Scalability

Scalability is the ability of a system to handle increased load. Two main ways to scale:

	Horizontal	Vertical
meaning	out/in adding/removing recourses	up/down increase/decrease resource capacity
cloud scale	can run on thousands of nodes	NO
elastic	can auto in/out as load changes	some resources cannot be up/down without changing resource type
cost	several small VMs can cost less than one large VM
resiliency	can tolerate an instance going down	NO

Common elastic patterns

A primary advantage of the cloud is elastic scaling. Types of scaling requirements:

On and off. Workloads occur occasionally.
Growing fast. A successful service tends to grow on a curve.
Unpredictable bursting. Bursts correlate with unexpected or unplanned peaks in demand.
Predictable bursting. Bursts can be mapped to specific trends that are planned and well known.

An application can handle transient failures using:

Cancel. fault indicates the failure isn't transient, cancel the operation and report an exception.
Retry. If fault reported is unusual or rare, retry the failing request again immediately.
Retry after a delay. If fault caused by one of the more commonplace connectivity or busy failures, wait for a suitable amount of time before retrying the request.
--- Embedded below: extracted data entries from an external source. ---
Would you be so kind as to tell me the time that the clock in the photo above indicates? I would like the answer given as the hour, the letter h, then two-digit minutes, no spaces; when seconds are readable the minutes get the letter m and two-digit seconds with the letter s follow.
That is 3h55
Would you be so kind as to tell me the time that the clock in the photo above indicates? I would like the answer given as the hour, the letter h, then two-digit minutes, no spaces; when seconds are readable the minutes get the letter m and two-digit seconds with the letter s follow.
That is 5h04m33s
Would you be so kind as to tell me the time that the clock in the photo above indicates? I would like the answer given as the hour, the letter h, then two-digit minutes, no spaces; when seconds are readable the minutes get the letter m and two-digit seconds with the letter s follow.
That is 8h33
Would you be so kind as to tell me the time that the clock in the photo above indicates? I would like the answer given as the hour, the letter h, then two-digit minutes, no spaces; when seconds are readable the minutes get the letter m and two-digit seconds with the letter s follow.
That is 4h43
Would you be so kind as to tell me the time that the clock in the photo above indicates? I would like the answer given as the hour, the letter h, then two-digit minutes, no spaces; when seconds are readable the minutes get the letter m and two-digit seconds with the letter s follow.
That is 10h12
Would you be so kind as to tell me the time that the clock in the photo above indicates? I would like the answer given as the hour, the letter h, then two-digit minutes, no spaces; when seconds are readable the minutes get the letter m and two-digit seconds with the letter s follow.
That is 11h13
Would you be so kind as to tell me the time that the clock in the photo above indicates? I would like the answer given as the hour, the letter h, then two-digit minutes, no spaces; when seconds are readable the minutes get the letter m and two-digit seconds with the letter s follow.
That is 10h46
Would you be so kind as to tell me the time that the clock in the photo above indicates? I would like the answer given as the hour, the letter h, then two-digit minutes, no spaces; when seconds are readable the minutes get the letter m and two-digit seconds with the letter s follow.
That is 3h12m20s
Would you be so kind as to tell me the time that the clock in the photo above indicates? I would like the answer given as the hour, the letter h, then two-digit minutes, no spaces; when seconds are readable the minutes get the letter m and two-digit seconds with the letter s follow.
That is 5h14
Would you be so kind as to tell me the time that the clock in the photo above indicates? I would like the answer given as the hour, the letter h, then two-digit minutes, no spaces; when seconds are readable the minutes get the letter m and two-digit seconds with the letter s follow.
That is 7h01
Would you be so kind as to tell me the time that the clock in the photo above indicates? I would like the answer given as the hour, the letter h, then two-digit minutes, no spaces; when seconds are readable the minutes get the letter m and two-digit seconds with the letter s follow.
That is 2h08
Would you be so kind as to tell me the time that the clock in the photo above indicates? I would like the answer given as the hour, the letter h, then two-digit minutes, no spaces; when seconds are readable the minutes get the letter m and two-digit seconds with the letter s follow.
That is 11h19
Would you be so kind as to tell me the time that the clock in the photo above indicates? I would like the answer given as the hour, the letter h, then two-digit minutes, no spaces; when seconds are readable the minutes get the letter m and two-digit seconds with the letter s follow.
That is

Auto-scale metrics available on an App Service plan instance:

CPU. The average amount of CPU time used across all instances of the plan
Memory. The average amount of memory used across all instances of the plan
Data in. The average incoming bandwidth used across all instances of the plan
Data out. The average outgoing bandwidth used across all instances of the plan
HTTP queue. The average number of both read and write requests that were queued on storage. A high disk queue length is an indication of an application that might be slowing down due to excessive disk I/O.
Disk queue. The average number of HTTP requests that had to sit in the queue before being fulfilled. A high or increasing HTTP queue length is a symptom of a plan under a heavy load.